Mark Teixeira’s retirement announcement helped the New York Yankees in finally turning the page from their most recent championship team, but there is still work to be done.
Oh, what a year it was.
The 2009 New York Yankees remain all the 21st century Yankee fans have to lean on. Unity, poise, power, and an affinity for the big moment. Everything accomplished by the team was magical, ending with the 27th World Series title in the franchise’s illustrious history.
As the Yankees move into a new era which can possibly yield the same, yet potentially duplicated results, fans must let go.
Mark Teixeira helped that process greatly with his purely unselfish act yesterday. His retirement from baseball — effective at season’s end — signifies the passing of the torch to a new generation in the Bronx.
However, with his contract set to expire at the end of the campaign anyhow, his situation differs from the remaining aging core of a team that brought home the Yankees’ 40th American League pennant.
His Yankee image will forever be aided with the selflessness he displayed, and he will go out on peaceful terms with the organization.
This is where A-Rod should take some notes.
As he sits on the bench, saying he would be fine with a release, the 41-year-old should go ahead and announce his own exit. Perhaps his dismal .204/.252/.256 slash would work its way into the lineup for the majority of his remaining days if a direct timetable was in play.
In the process, the former AL MVP would be able to make one final push towards 700 career home runs — he currently sits at 696.

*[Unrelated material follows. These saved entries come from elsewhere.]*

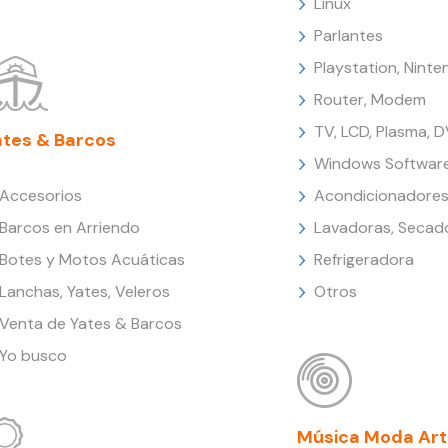
Linux
Parlantes
Playstation, Nint
Router, Modem
TV, LCD, Plasma, 
ates & Barcos
Windows Softwar
Accesorios
Acondicionadores
Barcos en Arriendo
Lavadoras, Secad
Botes y Motos Acuáticas
Refrigeradora
Lanchas, Yates, Veleros
Otros
Venta de Yates & Barcos
Yo busco
Música Moda Art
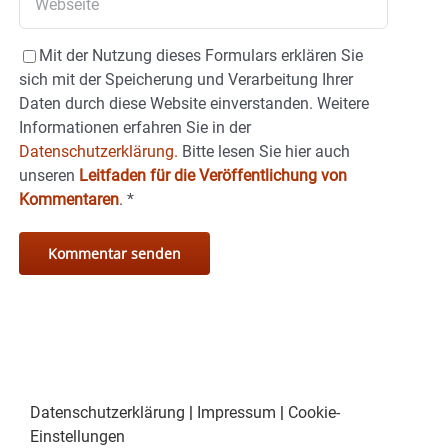
Mit der Nutzung dieses Formulars erklären Sie
sich mit der Speicherung und Verarbeitung Ihrer
Daten durch diese Website einverstanden. Weitere
Informationen erfahren Sie in der
Datenschutzerklärung.
Bitte lesen Sie hier auch
unseren
Leitfaden für die Veröffentlichung von
Kommentaren
.
*
Datenschutzerklärung
|
Impressum
|
Cookie-
Einstellungen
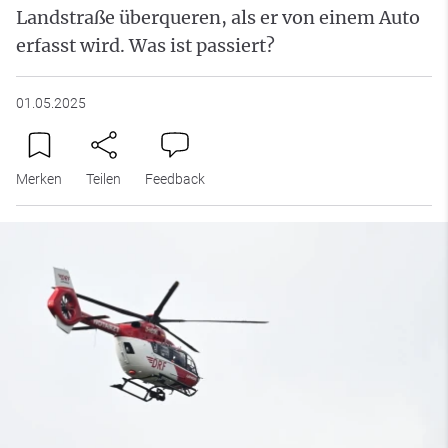
Landstraße überqueren, als er von einem Auto
erfasst wird. Was ist passiert?
01.05.2025
Merken
Teilen
Feedback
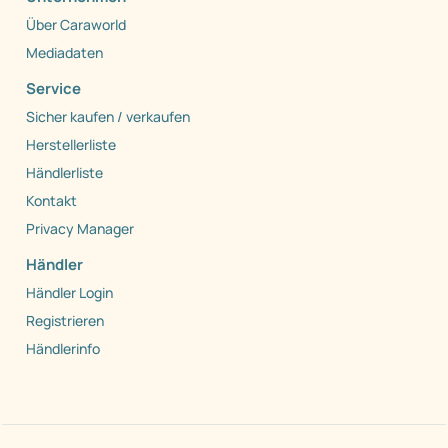
Über Caraworld
Mediadaten
Service
Sicher kaufen / verkaufen
Herstellerliste
Händlerliste
Kontakt
Privacy Manager
Händler
Händler Login
Registrieren
Händlerinfo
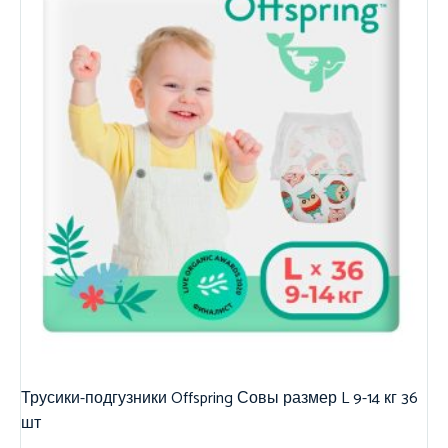
Трусики-подгузники Offspring Совы размер L 9-14 кг 36
шт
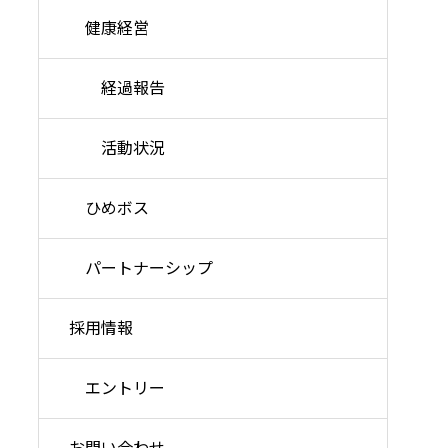
健康経営
経過報告
活動状況
ひめボス
パートナーシップ
採用情報
エントリー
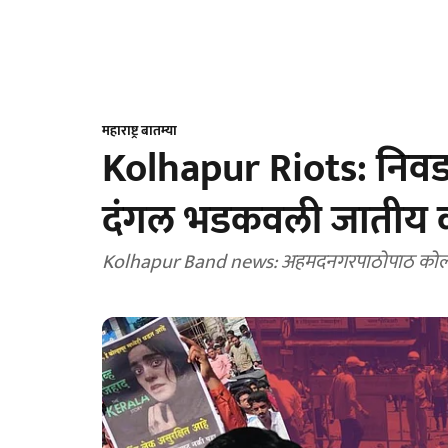
महाराष्ट्र बातम्या
Kolhapur Riots: निवड
दंगल भडकवली जातीय का 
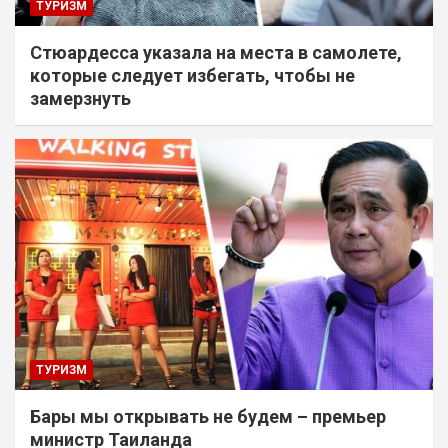
ТУРИЗМ
Стюардесса указала на места в самолете,
которые следует избегать, чтобы не
замерзнуть
ТУРИЗМ
Бары мы открывать не будем – премьер
министр Таиланда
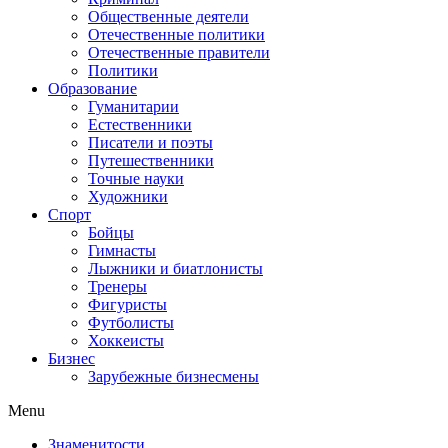
Общественные деятели
Отечественные политики
Отечественные правители
Политики
Образование
Гуманитарии
Естественники
Писатели и поэты
Путешественники
Точные науки
Художники
Спорт
Бойцы
Гимнасты
Лыжники и биатлонисты
Тренеры
Фигуристы
Футболисты
Хоккеисты
Бизнес
Зарубежные бизнесмены
Menu
Знаменитости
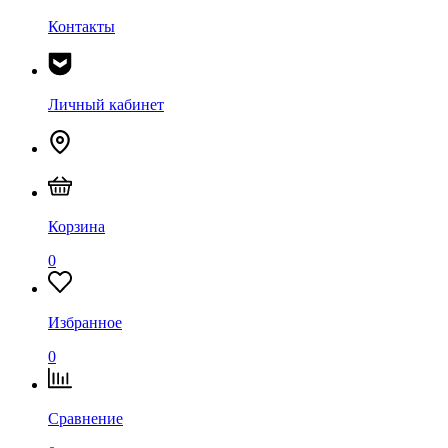
Контакты
Личный кабинет
Корзина
0
Избранное
0
Сравнение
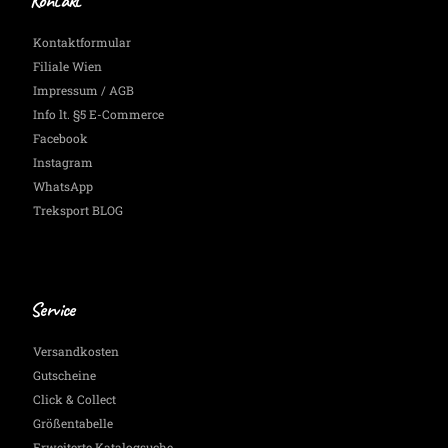
Kontakt
Kontaktformular
Filiale Wien
Impressum / AGB
Info lt. §5 E-Commerce
Facebook
Instagram
WhatsApp
Treksport BLOG
Service
Versandkosten
Gutscheine
Click & Collect
Größentabelle
Erweiterte Katalogsuche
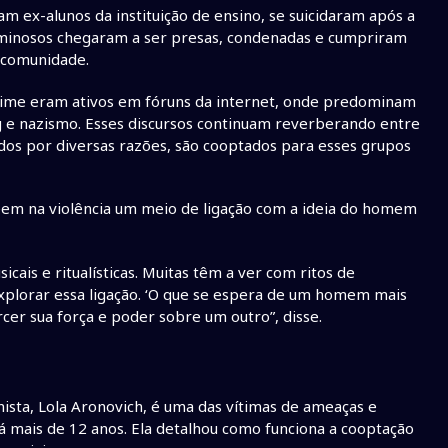
m ex-alunos da instituição de ensino, se suicidaram após a
iminosos chegaram a ser presas, condenadas e cumpriram
os à comunidade.
crime eram ativos em fóruns da internet, onde predominam
g e nazismo. Esses discursos continuam reverberando entre
ados por diversas razões, são cooptados para esses grupos
veem na violência um meio de ligação com a ideia do homem
sicais e ritualísticas. Muitas têm a ver com ritos de
plorar essa ligação. ‘O que se espera de um homem mais
ercer sua força e poder sobre um outro”, disse.
nista, Lola Aronovich, é uma das vítimas de ameaças e
 mais de 12 anos. Ela detalhou como funciona a cooptação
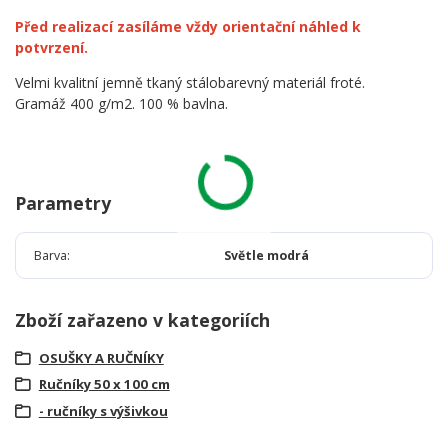
Před realizací zasíláme vždy orientační náhled k
potvrzení.
Velmi kvalitní jemně tkaný stálobarevný materiál froté.
Gramáž 400 g/m2. 100 % bavlna.
Parametry
Barva
Světle modrá
Zboží zařazeno v kategoriích
OSUŠKY A RUČNÍKY
Ručníky 50 x 100 cm
- ručníky s výšivkou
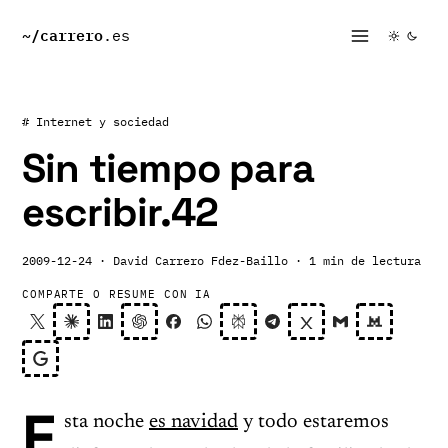
~/
carrero
.es
# Internet y sociedad
Sin tiempo para
escribir.42
2009-12-24
· David Carrero Fdez-Baillo
· 1 min de lectura
COMPARTE O RESUME CON IA
E
sta noche
es navidad
y todo estaremos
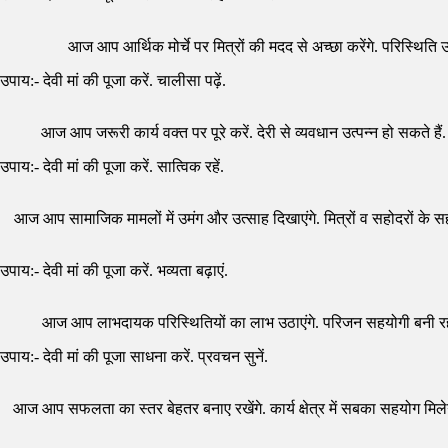
आज आप आर्थिक मोर्चे पर मित्रों की मदद से अच्छा करेंगे. परिस्थित
उपाय:- देवी मां की पूजा करें. चालीसा पढ़ें.
आज आप जरूरी कार्य वक्त पर पूरे करें. देरी से व्यवधान उत्पन्न हो सकते हैं. 
उपाय:- देवी मां की पूजा करें. सात्विक रहें.
आज आप सामाजिक मामलों में उमंग और उत्साह दिखाएंगे. मित्रों व सहोदरों के सहय
उपाय:- देवी मां की पूजा करें. भव्यता बढ़ाएं.
आज आप लाभदायक परिस्थितियों का लाभ उठाएंगे. परिजन सहयोगी बनी रहेंगे. सफल
उपाय:- देवी मां की पूजा साधना करें. प्रवचन सुनें.
आज आप सफलता का स्तर बेहतर बनाए रखेंगे. कार्य क्षेत्र में सबका सहयोग मिलेगा.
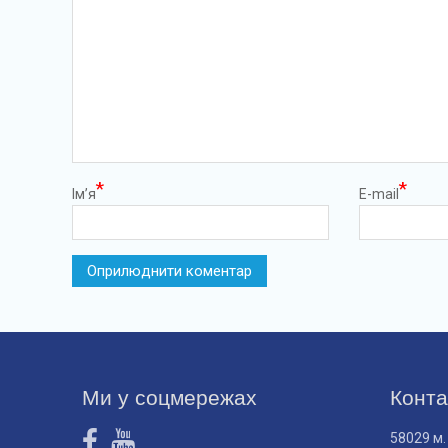
*
*
Ім’я
E-mail
Ми у соцмережах
Конта
58029 м.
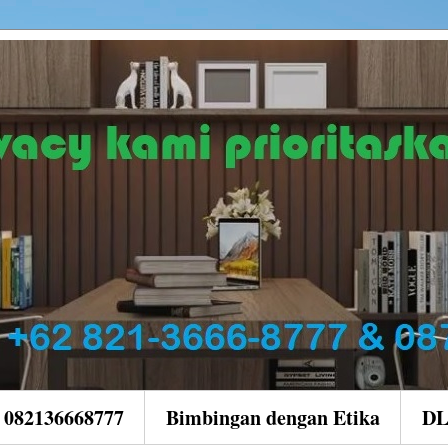
| 082136668777
Bimbingan dengan Etika
D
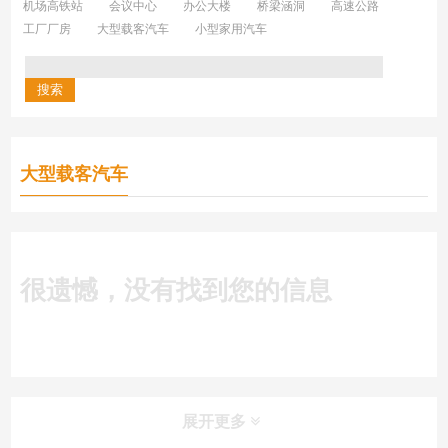
机场高铁站
会议中心
办公大楼
桥梁涵洞
高速公路
工厂厂房
大型载客汽车
小型家用汽车
大型载客汽车
很遗憾，没有找到您的信息
展开更多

Not only would his on-field time receive a jolt, but he would be respected a great deal more by fans. Additionally, the whole dragged out publicity stunt and Hall of Fame speculation would get an early start and, therefore, a premature finish.
Additionally, Teixeira’s guidance can be extremely resourceful for CC Sabathia. There have been an extremely small number of circumstances in which the big left-hander was more highly regarded than he is right now. At 36 years of age, he has turned back the clock to some extent following a fight with alcoholism.
Now, he has a chance to go out on a high note and pave the way for an exclusively young core of starting pitching.
If he announces his departure at the end of the year, it will open up a clean slate of Yankee baseball in 2017. The right mix of youngsters and experienced, yet productive, veterans would be in place.
Sure, 2009 still lingers. Yes, each player’s aspirations include staying on the field and playing a large role in something special.
However, stepping back is far more crucial.
Mark Teixeira kicked it off, and now the rest of the aging ’09 fellas need to finish the job. The sooner this happens, the sooner the organization can solely look at taking home the hardware in 2019, the 10-year anniversary of their most recent ring.